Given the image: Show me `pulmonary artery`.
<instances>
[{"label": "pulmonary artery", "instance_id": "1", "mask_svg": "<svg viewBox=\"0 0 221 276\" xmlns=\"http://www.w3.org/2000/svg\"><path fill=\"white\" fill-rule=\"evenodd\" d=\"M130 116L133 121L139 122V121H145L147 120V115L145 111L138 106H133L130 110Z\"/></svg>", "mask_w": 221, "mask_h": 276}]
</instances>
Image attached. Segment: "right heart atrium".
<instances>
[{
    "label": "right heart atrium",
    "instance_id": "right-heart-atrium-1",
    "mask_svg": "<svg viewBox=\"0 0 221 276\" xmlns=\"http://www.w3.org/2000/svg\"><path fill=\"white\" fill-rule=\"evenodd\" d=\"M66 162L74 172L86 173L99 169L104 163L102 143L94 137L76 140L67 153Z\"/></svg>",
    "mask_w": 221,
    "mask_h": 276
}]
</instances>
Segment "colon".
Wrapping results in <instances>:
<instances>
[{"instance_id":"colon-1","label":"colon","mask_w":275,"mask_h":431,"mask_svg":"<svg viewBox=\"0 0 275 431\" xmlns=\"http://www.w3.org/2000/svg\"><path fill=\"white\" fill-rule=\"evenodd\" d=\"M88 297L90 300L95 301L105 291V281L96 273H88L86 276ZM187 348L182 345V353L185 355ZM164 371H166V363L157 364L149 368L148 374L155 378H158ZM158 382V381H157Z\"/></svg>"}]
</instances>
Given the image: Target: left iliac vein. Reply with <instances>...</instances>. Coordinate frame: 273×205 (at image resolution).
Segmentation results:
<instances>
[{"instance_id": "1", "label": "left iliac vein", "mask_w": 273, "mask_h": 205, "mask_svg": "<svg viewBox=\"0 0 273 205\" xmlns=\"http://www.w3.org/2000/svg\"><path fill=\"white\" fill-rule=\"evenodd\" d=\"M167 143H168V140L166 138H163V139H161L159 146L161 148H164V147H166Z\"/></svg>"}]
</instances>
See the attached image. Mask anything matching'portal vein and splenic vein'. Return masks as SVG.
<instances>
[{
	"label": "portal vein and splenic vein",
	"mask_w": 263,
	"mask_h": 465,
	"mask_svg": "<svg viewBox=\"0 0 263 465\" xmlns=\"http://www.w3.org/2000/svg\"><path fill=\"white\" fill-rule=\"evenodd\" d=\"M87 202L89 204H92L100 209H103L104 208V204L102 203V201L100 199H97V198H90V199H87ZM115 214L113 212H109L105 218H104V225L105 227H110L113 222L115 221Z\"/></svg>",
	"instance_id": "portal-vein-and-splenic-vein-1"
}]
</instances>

-- -- --

[Given request]
How many lines of the material above contain the word "attached"? Reply with the number only.

[Complete output]
2